PLOG DINSDAG 18 OKTOBER 2016
PLOG MAANDAG 17 OKTOBER 2016
I’M ON A ROAD TO NOW-HERE
Er kwam een auto aanrijden met geblindeerde ramen. Of ik in wilde stappen?
En je stapt in en je laat je wegrijden. Je slaat een weg in. En dan ga je 2 keer links, 1 keer rechts, weer links, weer rechts en dan is het alleen nog maar vooruit op de snelweg. Met 140. En het is lastig omkeren als je eenmaal op de snelweg zit en de volgende afslag is pas over 16 kilometer. Die afslag mis je, want hij vertelde net over zijn ongelukkig jeugd. En dan is de volgende afslag pas weer over 19 kilometer. En die mis je ook, want je moeder ligt ineens op de Intensive Care. En je mist de volgende afslag ook. En die daarna ook. En die daarna. Tot je niet eens meer op de afslagen let, maar alleen nog maar voor je uit staart. En hoopt dat je geen ongeluk krijgt. Dat hij rustig blijft. Het stuur vasthoudt.
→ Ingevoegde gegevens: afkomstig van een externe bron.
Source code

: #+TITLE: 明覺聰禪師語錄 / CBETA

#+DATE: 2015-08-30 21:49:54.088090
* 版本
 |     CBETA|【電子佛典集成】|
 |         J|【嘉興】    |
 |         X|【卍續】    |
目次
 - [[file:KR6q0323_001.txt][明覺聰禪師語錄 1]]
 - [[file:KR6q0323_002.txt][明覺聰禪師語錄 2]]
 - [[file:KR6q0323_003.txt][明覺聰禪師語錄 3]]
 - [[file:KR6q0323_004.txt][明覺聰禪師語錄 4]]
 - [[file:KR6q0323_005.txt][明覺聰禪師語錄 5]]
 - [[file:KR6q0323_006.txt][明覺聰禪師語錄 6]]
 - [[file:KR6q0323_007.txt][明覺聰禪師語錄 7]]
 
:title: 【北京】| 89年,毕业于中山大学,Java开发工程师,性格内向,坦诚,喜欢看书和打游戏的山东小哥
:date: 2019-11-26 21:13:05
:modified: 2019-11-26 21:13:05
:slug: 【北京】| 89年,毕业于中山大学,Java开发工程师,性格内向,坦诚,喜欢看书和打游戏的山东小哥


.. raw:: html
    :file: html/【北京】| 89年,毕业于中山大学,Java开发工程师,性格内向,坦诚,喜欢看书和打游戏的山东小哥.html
“Wie zijn dat allemaal op de achterbank?”, vroeg ik.
“Ah, joh, niemand. Echt niet. Niet belangrijk. Nee joh, dat is een collega. En, ah, nee joh, dat is een andere collega, met haar organiseer ik de BBQ op m’n werk, met haar ook trouwens en, oh, wacht, met haar ook, en nee, joh, nee, natuurlijk mogen partners daar niet komen en, nee, dat is iemand die ken ik al jaren, en dat is m’n puf-apparaatje voor de COPD, want ik heb nog maar 10 jaar te leven en joh, dat is gewoon een meisje dat ik van de rugby ken en dat is een pakje sigaretten en dat is een ander meisje van de rugby.”
“Wat doe je nou?”, vroeg ik.
“Niks. Ik doe niks. Ik kan echt wel rijden hoor. Jij bent gek”, zei hij.
Pas toen er niemand en niks meer bij kon in de auto, begon ik te gillen. Heel hard te gillen.
“Je rijdt ons hartstikke dood!”, schreeuwde ik.
“Ik had jou al veel eerder de auto uit moeten zetten”, zei hij, “want door jou heb ik nooit op de weg kunnen letten.”
Hij zette mij de auto uit.
Of ik stapte zelf uit.
Er is geen verschil.
En er mocht 1 van de vrouwen van de achterbank plaatsnemen op de bijrijdersstoel.
“Vergeet je gordel niet”, zei ik tegen haar.
Ik balanceer nu met blote voeten op de vangrail. Ik kan gewoon blijven staan en ’s nachts naar de maan kijken. Ik kan met iemand meeliften. Ik kan naar links lopen. Of naar rechts. Ik kan de snelweg oversteken als het rustig is. Ik kan op m’n tenen gaan staan met m’n ogen dicht, maar ik val niet om. Ik kan mijn vrienden bellen of ze me komen halen. Ik kan alle kanten op. Ik kan naar huis.
Maar ik kan vooral heel diep inademen en hem van me weg zien rijden.